The government is deliberately slowing hotel development after supply overflowed before 2017.
This chart from DBS Equity Research shows that after a period of high supply between 2014 and 2017, supply is expected to moderate between 2018 and 2020.
Using 2013 as a base year, optimism was highest in 2015 as the supply was expected to rise 7% or 4,237 units. The outlook for 2018 to 2020 poses a striking difference as the supply of hotels is only expected to rise by 1-2%.
Another report said the shrinking development pipeline is a result of the Urban Redevelopment Authority’s (URA) deliberate strategy to slow the pace of hotel development. In 2018, the new supply is expected to come from the Dusit Thani with 206 rooms, the reopening of the Raffles Hotel with 115 rooms, and -- potentially -- the Patina Capitol Singapore with 157 rooms.

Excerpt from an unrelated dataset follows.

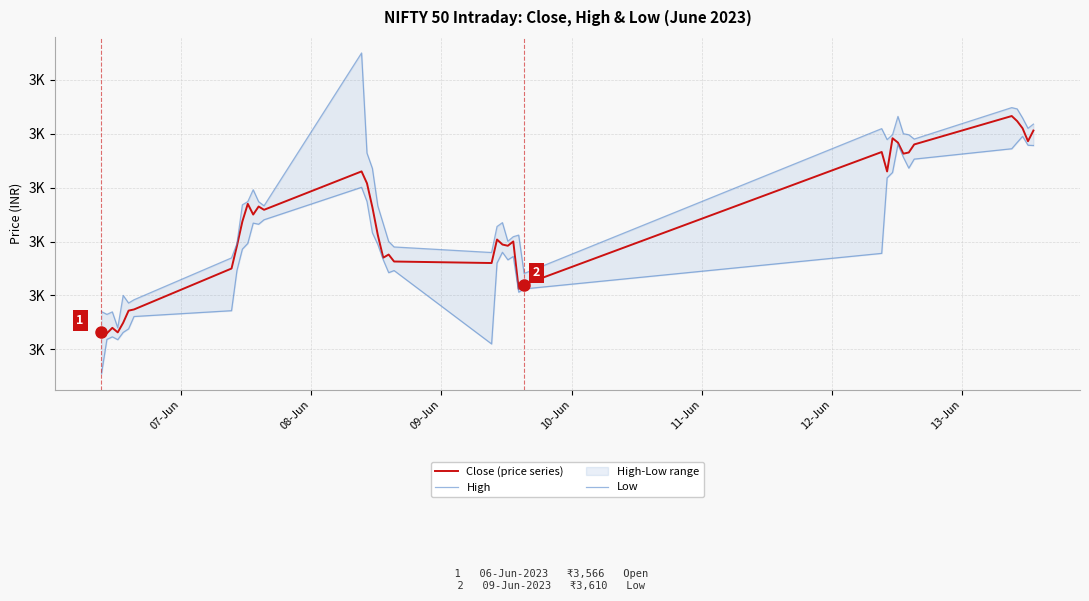

True or false: Close (price series) and High intersect in this chart.

False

Despite the moderated supply of hotels, consumer confidence is likely to strengthen, as Singapore, along with Bangkok and Hong Kong, is expected to firmly remain the leading Asian destinations of choice in 2018. The oversupply of hotel rooms in Singapore before 2018 is likely to temper growth.
DBS Equity Research said whilst Q4 distribution per unit (DPU) for the hospitality REITs ended on a soft note being down, there were positive signs that a turnaround of the sector is in sight. “Hoteliers showed significant pricing discipline over the quarter despite the opening of seven new hotels,” the broker said.